DATA SYNTHESIS FOR ARTIFICIAL INTELLIGENCE USING THE MULTIVARIATE METALOG DISTRIBUTIONS

- Author: Raul Rios (Lone Star Analysis)
- Abstract:
- To achieve high prediction accuracy, common Artificial Intelligence (AI) methods require vast amounts of training datapoints. Such methods, therefore, have diminished usefulness when data is scarce. One option to alleviating data scarcity is to generate new synthetic datapoints that are similar to the original dataset. A potential way to do this is to create a probability distribution fit to the original data and then randomly sample from that distribution to generate synthetic – but realistic – datapoints.
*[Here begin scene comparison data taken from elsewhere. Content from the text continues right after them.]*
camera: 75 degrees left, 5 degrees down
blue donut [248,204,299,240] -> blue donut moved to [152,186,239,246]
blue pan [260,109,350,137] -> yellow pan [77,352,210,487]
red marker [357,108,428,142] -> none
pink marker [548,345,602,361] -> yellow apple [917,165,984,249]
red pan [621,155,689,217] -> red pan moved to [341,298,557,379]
A plethora of distributions are available for smooth, continuous data (e.g., normal, Student’s t, Cauchy, logistic, or beta) however, in many cases, it may be unclear which distribution would best capture the reality of the data (shape, skewness, tail behavior, etc.). In addition, the distribution fitting process for these approaches is often complex, subjective, and non-convergent. This paper explores the use of metalog distributions which alleviate these problems by providing an approachable, flexible distribution with closed-form formulations for fitting. We demonstrate the efficacy of metalog distributions in generating synthetic data for training an AI model. We use examples with correlated multi-variate data and measure the impact of statistical copulas for the multivariate metalog. Finally, we compare the metalog results with those from a multi-variate gaussian fit.